• Assignment:
Please return every line of the records below that holds the word "entrada".

Saved data entries

>>>>>

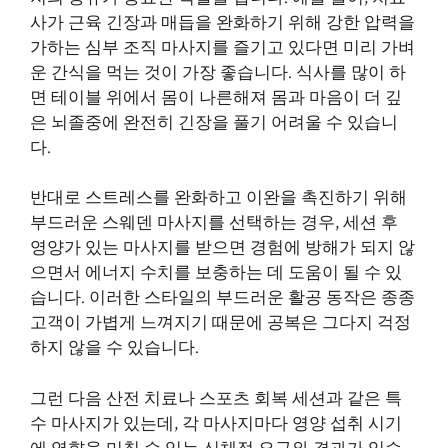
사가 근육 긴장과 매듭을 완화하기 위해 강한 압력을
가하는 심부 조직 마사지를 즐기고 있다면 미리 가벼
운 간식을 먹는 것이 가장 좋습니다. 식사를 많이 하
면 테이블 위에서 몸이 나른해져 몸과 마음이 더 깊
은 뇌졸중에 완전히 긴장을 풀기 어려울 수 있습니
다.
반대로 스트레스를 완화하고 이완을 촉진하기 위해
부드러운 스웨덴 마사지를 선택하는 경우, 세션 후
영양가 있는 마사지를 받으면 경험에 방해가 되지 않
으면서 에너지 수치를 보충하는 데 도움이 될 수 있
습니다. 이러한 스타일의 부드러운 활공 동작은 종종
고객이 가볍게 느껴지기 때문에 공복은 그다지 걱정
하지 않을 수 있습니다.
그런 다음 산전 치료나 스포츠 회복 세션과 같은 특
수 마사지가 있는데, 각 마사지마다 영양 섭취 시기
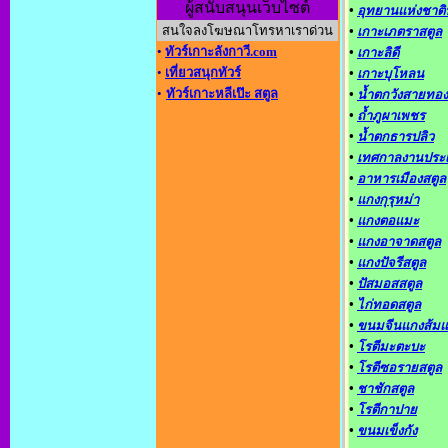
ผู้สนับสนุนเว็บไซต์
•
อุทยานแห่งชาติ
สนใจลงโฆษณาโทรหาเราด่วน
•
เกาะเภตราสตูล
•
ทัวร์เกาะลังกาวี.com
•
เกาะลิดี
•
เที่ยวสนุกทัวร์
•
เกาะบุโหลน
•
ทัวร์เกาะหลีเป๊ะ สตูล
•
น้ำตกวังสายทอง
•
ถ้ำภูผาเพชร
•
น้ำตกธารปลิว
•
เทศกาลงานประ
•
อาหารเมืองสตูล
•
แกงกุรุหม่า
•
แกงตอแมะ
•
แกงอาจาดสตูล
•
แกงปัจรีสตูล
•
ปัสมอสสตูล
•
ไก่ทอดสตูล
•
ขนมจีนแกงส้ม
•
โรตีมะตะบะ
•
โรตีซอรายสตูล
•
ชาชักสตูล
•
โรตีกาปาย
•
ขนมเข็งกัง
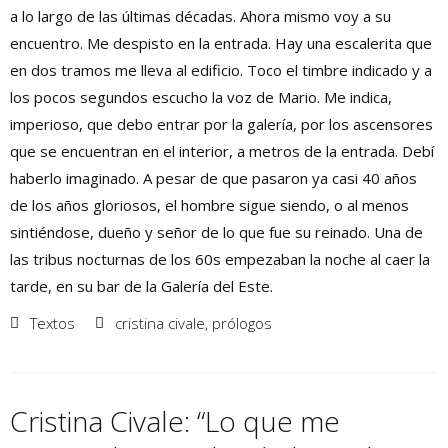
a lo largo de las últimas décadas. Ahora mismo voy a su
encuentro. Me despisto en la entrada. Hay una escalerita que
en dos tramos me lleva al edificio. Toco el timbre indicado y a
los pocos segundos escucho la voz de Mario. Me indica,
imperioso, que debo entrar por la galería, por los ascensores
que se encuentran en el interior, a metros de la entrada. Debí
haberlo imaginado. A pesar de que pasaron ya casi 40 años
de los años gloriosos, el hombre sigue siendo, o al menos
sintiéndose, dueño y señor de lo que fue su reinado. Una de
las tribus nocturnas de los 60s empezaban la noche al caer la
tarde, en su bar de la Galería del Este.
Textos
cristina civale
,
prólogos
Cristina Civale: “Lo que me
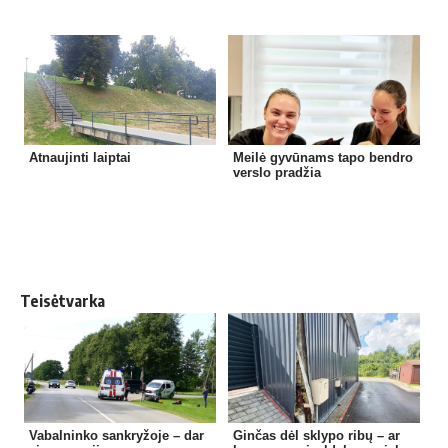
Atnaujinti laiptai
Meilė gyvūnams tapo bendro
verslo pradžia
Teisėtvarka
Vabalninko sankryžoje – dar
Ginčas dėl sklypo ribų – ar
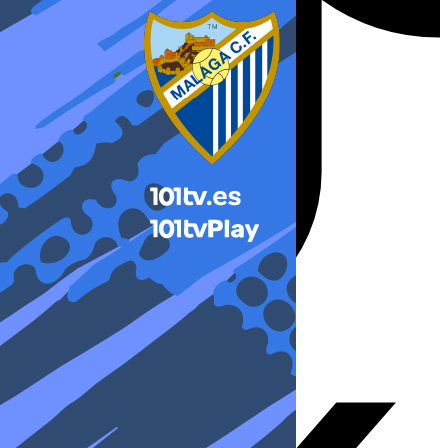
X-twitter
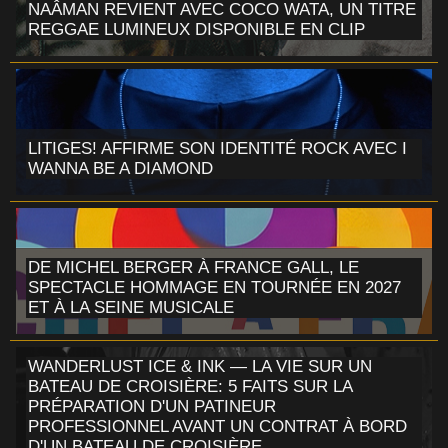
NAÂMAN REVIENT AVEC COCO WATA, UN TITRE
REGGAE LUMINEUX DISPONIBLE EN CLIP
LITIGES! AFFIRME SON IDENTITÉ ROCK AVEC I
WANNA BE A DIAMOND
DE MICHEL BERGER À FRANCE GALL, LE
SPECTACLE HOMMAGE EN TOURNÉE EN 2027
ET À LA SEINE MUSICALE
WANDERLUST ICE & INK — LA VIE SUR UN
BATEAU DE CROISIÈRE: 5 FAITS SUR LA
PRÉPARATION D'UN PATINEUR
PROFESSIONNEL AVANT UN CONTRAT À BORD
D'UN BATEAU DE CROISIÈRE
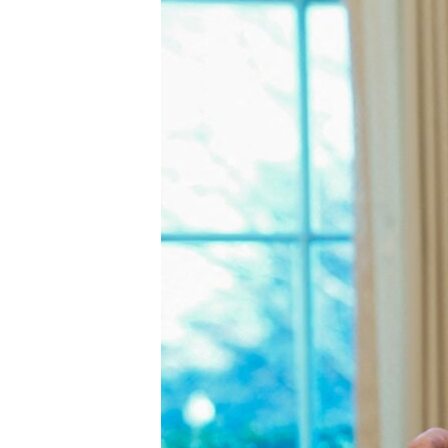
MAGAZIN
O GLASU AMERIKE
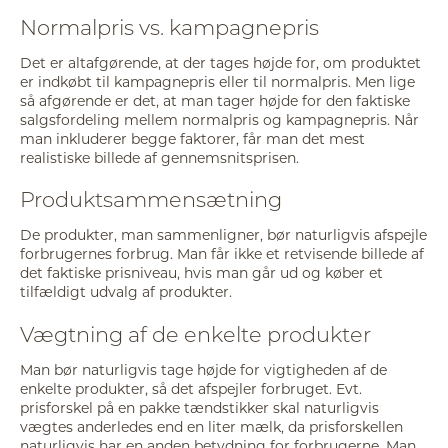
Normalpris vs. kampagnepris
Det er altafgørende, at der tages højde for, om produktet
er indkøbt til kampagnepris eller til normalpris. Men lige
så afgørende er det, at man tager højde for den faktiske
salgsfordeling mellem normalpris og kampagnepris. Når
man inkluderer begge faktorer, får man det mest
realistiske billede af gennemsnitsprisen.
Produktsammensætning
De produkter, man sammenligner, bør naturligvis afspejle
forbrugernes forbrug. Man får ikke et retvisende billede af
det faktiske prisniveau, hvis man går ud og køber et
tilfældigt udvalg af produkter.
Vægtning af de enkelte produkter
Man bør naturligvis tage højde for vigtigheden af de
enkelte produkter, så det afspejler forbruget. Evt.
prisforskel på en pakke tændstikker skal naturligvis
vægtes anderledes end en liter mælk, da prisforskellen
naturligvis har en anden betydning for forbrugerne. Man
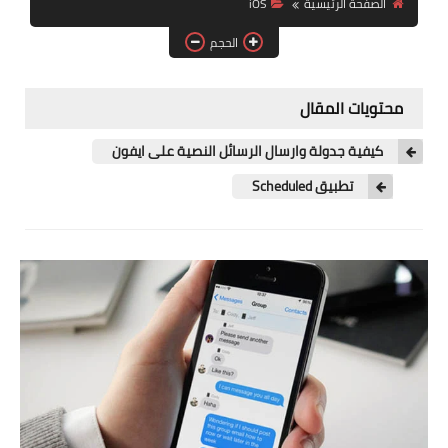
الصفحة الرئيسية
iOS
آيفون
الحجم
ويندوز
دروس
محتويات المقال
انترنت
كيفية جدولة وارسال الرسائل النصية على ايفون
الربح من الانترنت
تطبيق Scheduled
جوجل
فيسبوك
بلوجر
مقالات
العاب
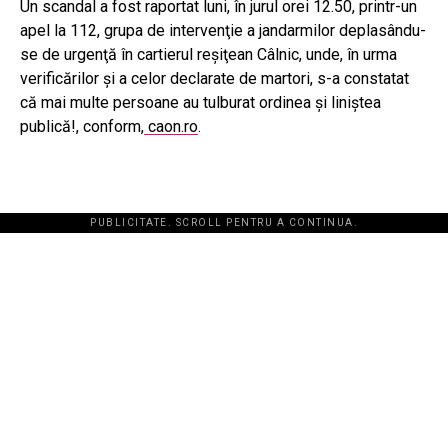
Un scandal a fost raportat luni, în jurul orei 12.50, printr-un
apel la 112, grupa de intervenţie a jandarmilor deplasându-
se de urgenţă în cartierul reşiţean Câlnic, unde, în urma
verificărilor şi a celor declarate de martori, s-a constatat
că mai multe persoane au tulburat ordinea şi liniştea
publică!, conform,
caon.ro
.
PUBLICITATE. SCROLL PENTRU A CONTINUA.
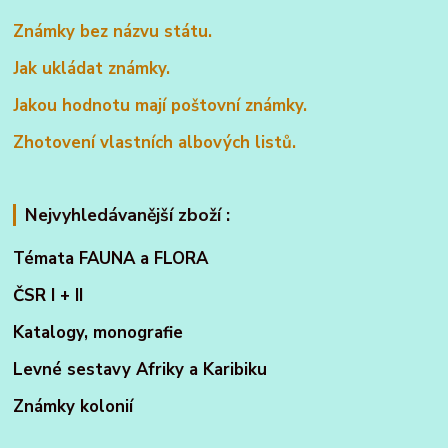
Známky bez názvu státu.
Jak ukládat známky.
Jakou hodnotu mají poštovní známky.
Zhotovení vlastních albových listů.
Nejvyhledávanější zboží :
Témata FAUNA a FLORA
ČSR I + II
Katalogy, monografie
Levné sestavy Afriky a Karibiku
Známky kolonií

<<<<<
>>>>>

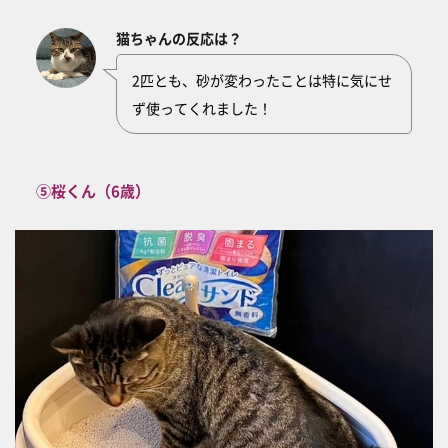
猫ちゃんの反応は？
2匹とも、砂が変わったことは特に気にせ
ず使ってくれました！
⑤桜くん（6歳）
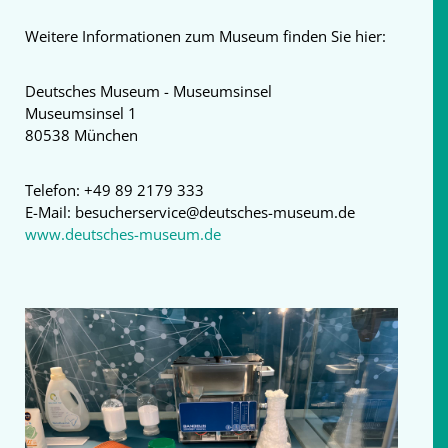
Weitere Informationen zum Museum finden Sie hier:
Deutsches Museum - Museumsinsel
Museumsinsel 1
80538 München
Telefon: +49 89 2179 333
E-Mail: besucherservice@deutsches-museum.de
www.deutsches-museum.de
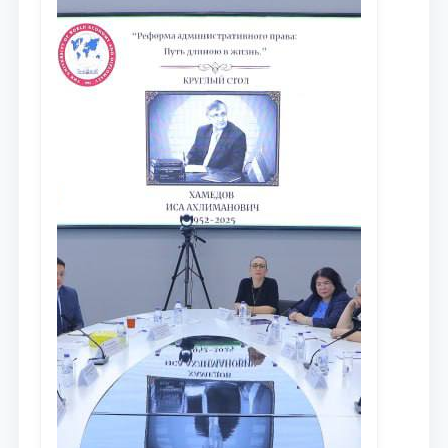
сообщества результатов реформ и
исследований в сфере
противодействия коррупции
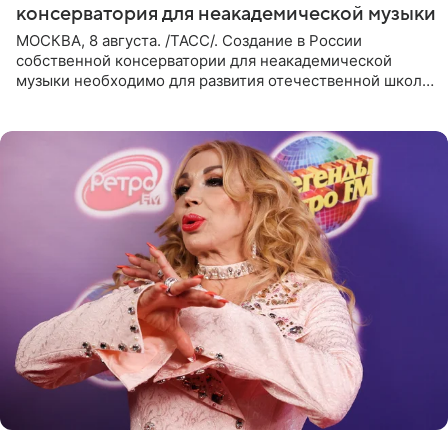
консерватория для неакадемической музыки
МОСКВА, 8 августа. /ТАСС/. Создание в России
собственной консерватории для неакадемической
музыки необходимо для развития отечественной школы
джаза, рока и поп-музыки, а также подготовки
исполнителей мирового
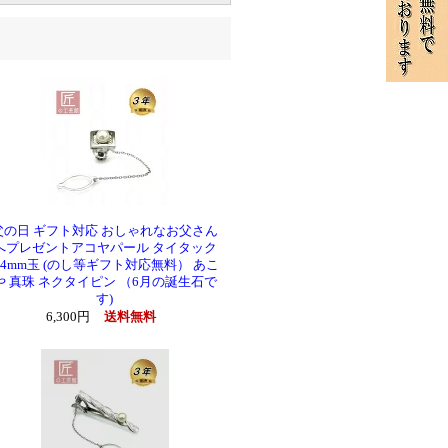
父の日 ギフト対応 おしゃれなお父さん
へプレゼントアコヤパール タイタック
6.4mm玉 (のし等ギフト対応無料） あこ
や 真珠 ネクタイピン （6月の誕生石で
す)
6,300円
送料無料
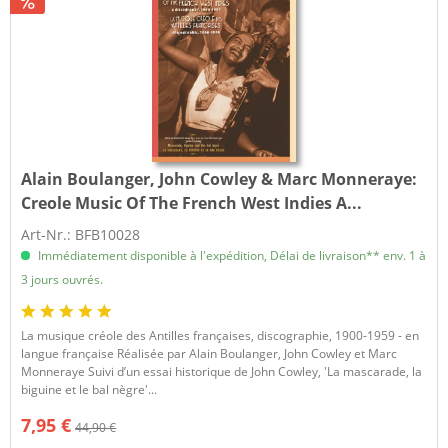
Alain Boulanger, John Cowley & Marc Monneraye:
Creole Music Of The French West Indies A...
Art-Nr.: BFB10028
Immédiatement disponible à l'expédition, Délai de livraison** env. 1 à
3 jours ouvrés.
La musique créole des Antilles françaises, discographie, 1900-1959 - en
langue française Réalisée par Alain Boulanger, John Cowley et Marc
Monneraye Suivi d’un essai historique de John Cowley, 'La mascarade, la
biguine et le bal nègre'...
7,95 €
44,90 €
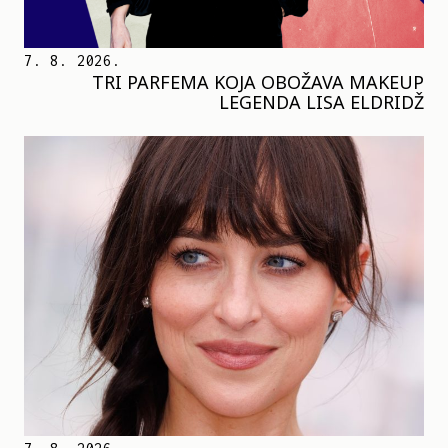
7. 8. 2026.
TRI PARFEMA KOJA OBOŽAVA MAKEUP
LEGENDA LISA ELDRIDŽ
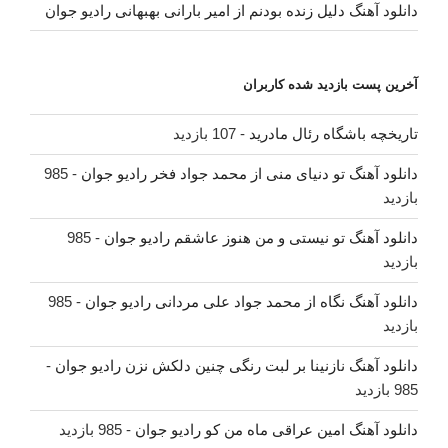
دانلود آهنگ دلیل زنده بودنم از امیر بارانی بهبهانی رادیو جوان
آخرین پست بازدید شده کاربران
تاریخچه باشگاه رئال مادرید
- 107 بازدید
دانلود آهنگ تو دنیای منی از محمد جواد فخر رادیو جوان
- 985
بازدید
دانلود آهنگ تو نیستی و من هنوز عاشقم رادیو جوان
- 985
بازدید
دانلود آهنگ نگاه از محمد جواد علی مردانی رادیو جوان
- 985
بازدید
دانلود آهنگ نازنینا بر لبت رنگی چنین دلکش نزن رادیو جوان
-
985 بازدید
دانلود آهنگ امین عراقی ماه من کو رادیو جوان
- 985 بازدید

<<<<<
>>>>>

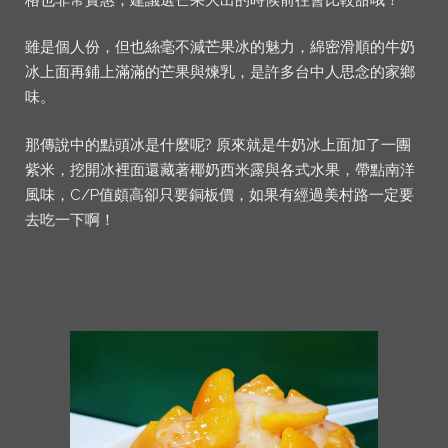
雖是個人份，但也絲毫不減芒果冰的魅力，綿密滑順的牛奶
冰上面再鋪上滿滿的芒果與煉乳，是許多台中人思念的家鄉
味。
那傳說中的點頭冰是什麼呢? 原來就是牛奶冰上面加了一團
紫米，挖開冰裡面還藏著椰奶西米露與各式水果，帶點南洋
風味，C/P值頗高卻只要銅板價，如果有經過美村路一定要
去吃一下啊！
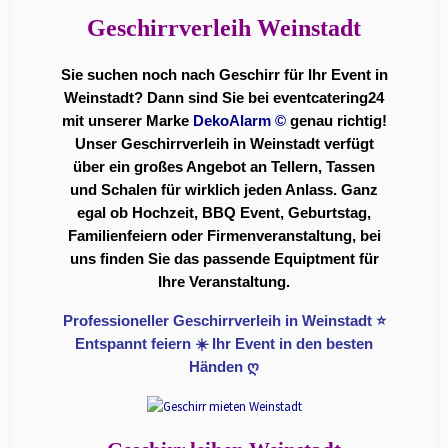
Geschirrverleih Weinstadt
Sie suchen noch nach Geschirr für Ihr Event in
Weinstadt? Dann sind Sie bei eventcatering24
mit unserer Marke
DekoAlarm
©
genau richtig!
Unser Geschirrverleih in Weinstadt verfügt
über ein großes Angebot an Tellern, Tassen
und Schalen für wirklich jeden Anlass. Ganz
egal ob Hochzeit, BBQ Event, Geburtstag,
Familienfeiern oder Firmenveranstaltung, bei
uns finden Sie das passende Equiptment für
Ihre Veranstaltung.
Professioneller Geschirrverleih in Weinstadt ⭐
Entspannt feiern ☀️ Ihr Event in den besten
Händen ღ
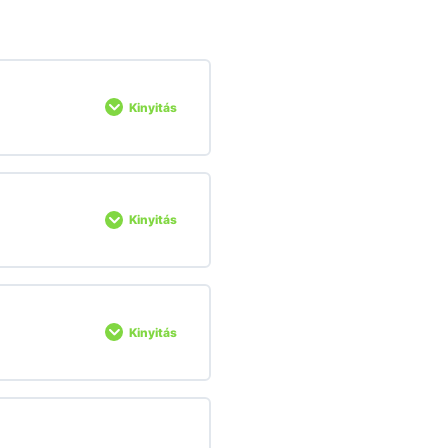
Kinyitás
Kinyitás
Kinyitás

<<<<<

• Exercise result:
encuentro. Me despisto en la entrada. Hay una escalerita que
que se encuentran en el interior, a metros de la entrada. Debí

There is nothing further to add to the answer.